The child died in hospital in Hanover overnight after becoming infected with enterohaemorrhagic E. coli (EHEC), authorities in the northern state of Lower Saxony said.

He had been in intensive care for several days. The rest of his family also fell ill but were recovering, authorities said.

Previously the youngest victim from the weeks-long outbreak, which authorities have blamed on vegetable sprouts from an organic farm in northern Germany, was a 20-year-old woman.

All but one of the fatalities have been in Germany, with the other being a woman in Sweden who had recently returned from Germany.

Some 3,255 people have also fallen sick in 14 European countries plus the United States and Canada, according to the World Health Organization. All but five cases were in people from or who had visited Germany.

The Robert Koch Institute, the national disease agency, said Tuesday that since May 1, 3,235 cases had been reported in Germany but that the number of new infections being reported was in decline.

Of these, 782 are seriously ill with haemolytic uraemic syndrome (HUS), a kidney ailment arising from EHEC infection, the RKI said.

German Health Minister Daniel Bahr warned Sunday that more deaths were possible, with one expert saying that around 100 patients would need a kidney transplant or require dialysis treatment for the rest of their lives.

Heiner Garg, health minister in the northern state of Schlewsig-Holstein, said Tuesday that many of those with HUS also had neurological complications.

"Currently at Kiel University Hospital, for example, 20 percent of patients are seriously affected.

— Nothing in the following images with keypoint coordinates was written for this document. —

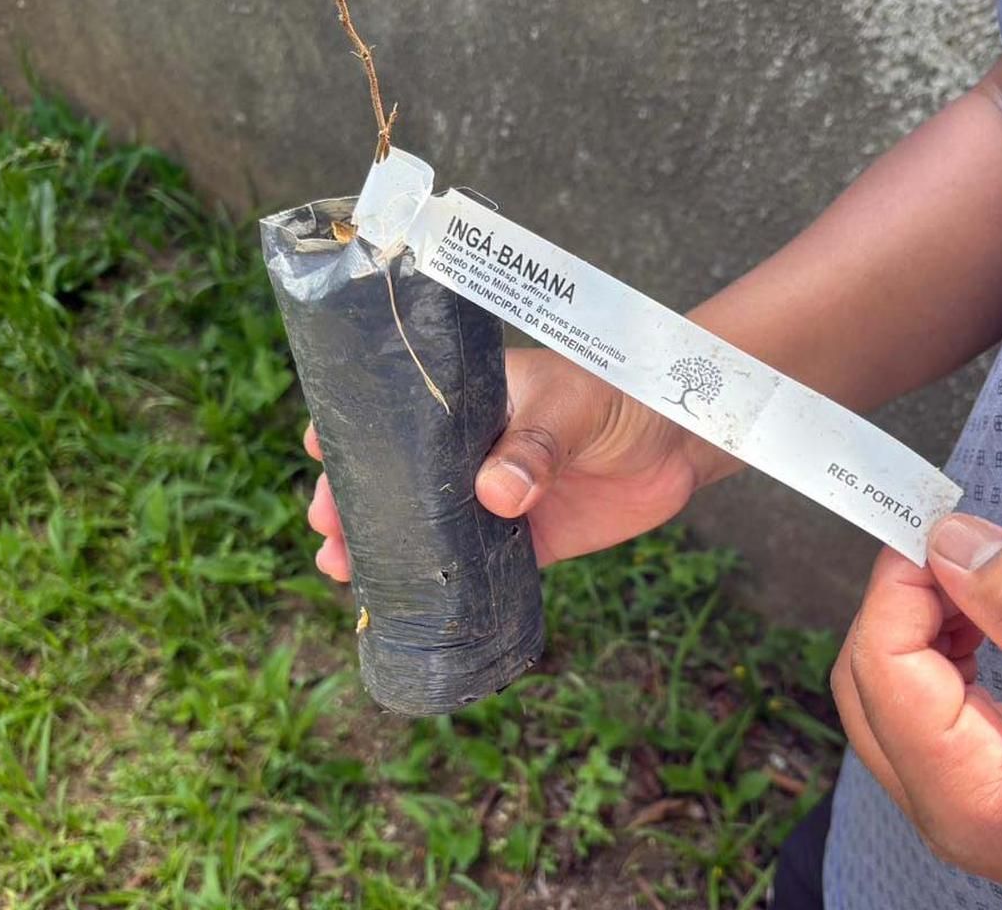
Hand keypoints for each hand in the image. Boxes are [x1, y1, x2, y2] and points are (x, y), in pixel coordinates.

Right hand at [306, 347, 719, 577]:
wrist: (683, 439)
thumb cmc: (622, 395)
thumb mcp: (573, 406)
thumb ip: (536, 446)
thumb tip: (495, 494)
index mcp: (473, 404)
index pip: (400, 414)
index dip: (355, 435)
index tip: (318, 454)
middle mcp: (474, 453)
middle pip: (400, 480)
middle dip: (356, 503)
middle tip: (325, 529)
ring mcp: (498, 499)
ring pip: (429, 530)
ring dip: (387, 551)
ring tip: (342, 570)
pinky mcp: (530, 541)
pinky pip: (480, 570)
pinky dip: (446, 589)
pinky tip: (411, 607)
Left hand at [833, 514, 1001, 909]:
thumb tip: (949, 542)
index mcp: (966, 797)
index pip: (879, 665)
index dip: (898, 584)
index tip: (936, 526)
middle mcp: (947, 810)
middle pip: (868, 679)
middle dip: (901, 601)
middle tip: (958, 544)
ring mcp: (964, 803)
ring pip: (893, 689)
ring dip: (923, 621)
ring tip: (981, 579)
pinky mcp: (990, 786)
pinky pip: (932, 705)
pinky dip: (946, 649)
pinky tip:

It is impossible to say at this point how many of them will have long-term serious damage," Garg said.

In previous EHEC outbreaks it has primarily been children who have been infected, but this time a majority have been adult women.

Normally there are around 1,000 EHEC infections a year in Germany and some 60 cases of HUS. In 2010 and 2009 there were two deaths.

With German authorities only late last week dropping advice to avoid uncooked tomatoes, cucumbers and lettuce, particularly in northern Germany, the scare has cost European farmers hundreds of millions of euros (dollars).

Russia, a major market for the bloc's agricultural produce, also outlawed the import of all fresh vegetables from the whole of the 27-nation EU. Moscow agreed at a summit with the EU on Friday to lift the ban.

Particularly badly hit were Spanish producers after Germany initially and erroneously blamed cucumbers grown there for the outbreak.

A major Spanish produce company, Frunet, applied for an injunction against health authorities in the northern city of Hamburg, who had initially issued the warning against Spanish cucumbers, a court spokeswoman said Monday.

The injunction would bar the city's health office from stating, among other things, that pathogens purportedly found on cucumbers sold by Frunet were lethal.

The European Commission has offered 210 million euros ($303 million) to farmers affected across Europe, but they complain that this falls well short of covering their losses.

Karl Schmitz, head of the German federation of fruit and vegetable producers BVEO, told AFP the market would take several more days to return to normal.

The head of the DVB German farmers' association, Gerd Sonnleitner, said that growers across Europe had suffered losses of between 500 million and 600 million euros.

German Agriculture and Consumer Affairs Minister Ilse Aigner said Tuesday that she would not leave farmers "out in the cold."

Markus Soeder, agriculture minister in the southern state of Bavaria, said meanwhile that tests on lettuce that had fallen under suspicion there showed it was "highly unlikely" to be tainted with the dangerous strain.